Queen City Hotel and 7th Avenue
For several decades beginning in the early 1900s, the Queen City Hotel, which stood across the street from this site, was at the center of a vibrant African American community along 7th Avenue North. Clubs and cafes in the area featured blues, jazz, and rhythm & blues, and the hotel housed visiting musical celebrities, including B. B. King, Duke Ellington, and James Brown, as well as professional African American athletes. The hotel was founded by a former slave, Robert Walker.
Seventh Avenue North During the segregation era this area housed many businesses catering specifically to African Americans, including the Queen City Hotel. Hotel founder Robert Walker (c. 1848-1931) had worked previously as a cook and as a “drayman” and “hackman” (horse-and-wagon or -buggy operator), according to census records. The first Columbus City Directory (1912) lists Walker running a boarding house at 1504 7th Avenue North, and by the 1920s the structure was listed as the Queen City Hotel.
In the late ’40s Ed Bush (1908-1982) bought the property from Walker’s estate, tore down the original wooden building, and built a two-story brick hotel. As a young man Bush had worked as a bellboy at the downtown Gilmer Hotel, and with the financial assistance of Gilmer owner J. W. Slaughter he opened businesses including a café, pool hall, dry goods store, barbershop and dry cleaners on Catfish Alley (South 4th Street).

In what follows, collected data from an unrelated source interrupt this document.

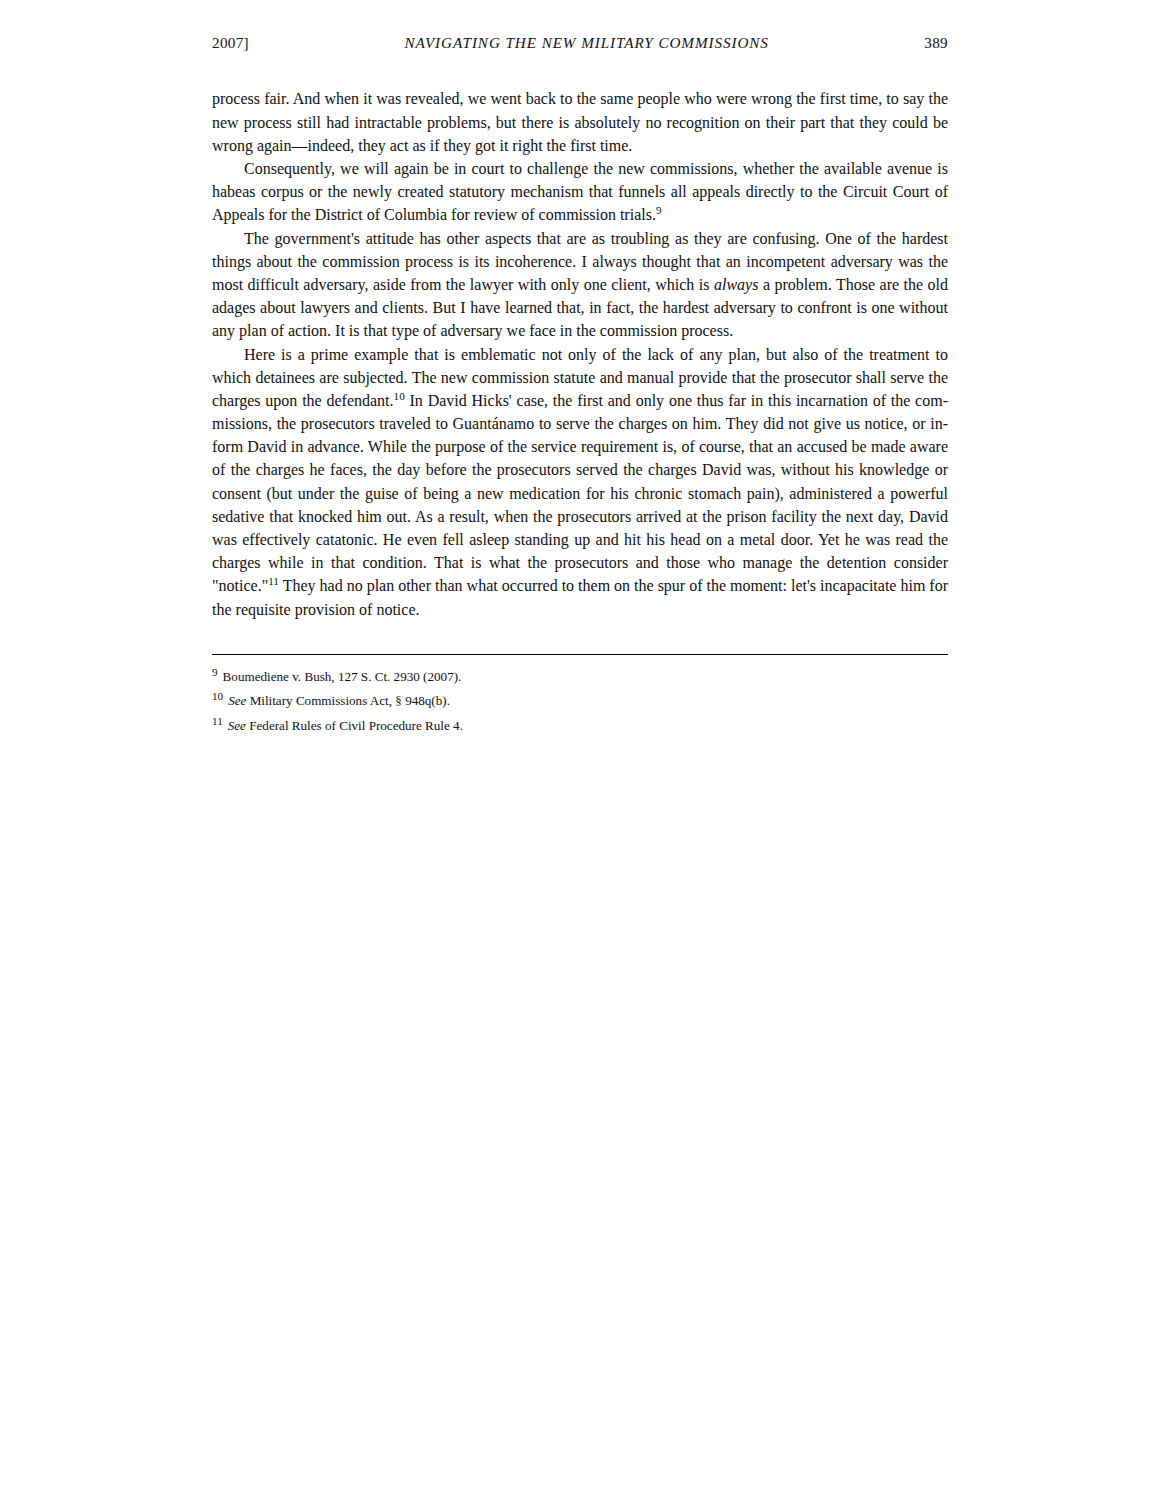2007] Navigating the New Military Commissions 389
process fair. And when it was revealed, we went back to the same people who were wrong the first time, to say the new process still had intractable problems, but there is absolutely no recognition on their part that they could be wrong again—indeed, they act as if they got it right the first time.
Consequently, we will again be in court to challenge the new commissions, whether the available avenue is habeas corpus or the newly created statutory mechanism that funnels all appeals directly to the Circuit Court of Appeals for the District of Columbia for review of commission trials.9
The government's attitude has other aspects that are as troubling as they are confusing. One of the hardest things about the commission process is its incoherence. I always thought that an incompetent adversary was the most difficult adversary, aside from the lawyer with only one client, which is always a problem. Those are the old adages about lawyers and clients. But I have learned that, in fact, the hardest adversary to confront is one without any plan of action. It is that type of adversary we face in the commission process.
Here is a prime example that is emblematic not only of the lack of any plan, but also of the treatment to which detainees are subjected. The new commission statute and manual provide that the prosecutor shall serve the charges upon the defendant.10 In David Hicks' case, the first and only one thus far in this incarnation of the commissions, the prosecutors traveled to Guantánamo to serve the charges on him. They did not give us notice, or inform David in advance. While the purpose of the service requirement is, of course, that an accused be made aware of the charges he faces, the day before the prosecutors served the charges David was, without his knowledge or consent (but under the guise of being a new medication for his chronic stomach pain), administered a powerful sedative that knocked him out. As a result, when the prosecutors arrived at the prison facility the next day, David was effectively catatonic. He even fell asleep standing up and hit his head on a metal door. Yet he was read the charges while in that condition. That is what the prosecutors and those who manage the detention consider "notice."11 They had no plan other than what occurred to them on the spur of the moment: let's incapacitate him for the requisite provision of notice.
9 Boumediene v. Bush, 127 S. Ct. 2930 (2007).
10 See Military Commissions Act, § 948q(b).
11 See Federal Rules of Civil Procedure Rule 4.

The New Queen City Hotel officially opened in 1948.
The Queen City Hotel anchored the Seventh Avenue North district, known locally as “down on the block,” which stretched from 13th to 20th streets and fanned out several blocks in each direction. Locals have recalled nationally prominent musicians including Bobby “Blue” Bland, Little Richard, Little Willie John, Earl “Fatha” Hines, Louis Armstrong, Fletcher Henderson, and Pearl Bailey performing at the Blue Room, operated by Billups Evans at 906 14th Street, and the Savoy, owned by Jim Sykes, at the intersection of Seventh Avenue North and 19th Street. Ed Bush was a member of the leading local jazz and blues band, the Rhythm Kings, which played at venues including the Queen City’s ballroom and also toured regionally to Starkville, Aberdeen, West Point and Okolona. Other local gathering places for dancing or listening to music included the Elks Club, the Deluxe Café, Richardson Café, the Cozy Corner, the Tic Toc 1 and Tic Toc 2, and the Red Rooster, and, in later years, the Flamingo Lounge, Ladies Inn, the Cotton Club, and the Crystal Room.
Seventh Avenue North was one of many African American business districts across the nation that ironically declined after the end of official segregation. In 1996 the Weatherspoon family bought the vacant Queen City Hotel, but despite a campaign to preserve the building, it was demolished in 2007. An informal festival celebrating the neighborhood’s cultural legacy began in early 1980s, and by 2010 the Seventh Avenue Heritage Festival was drawing over 10,000 visitors.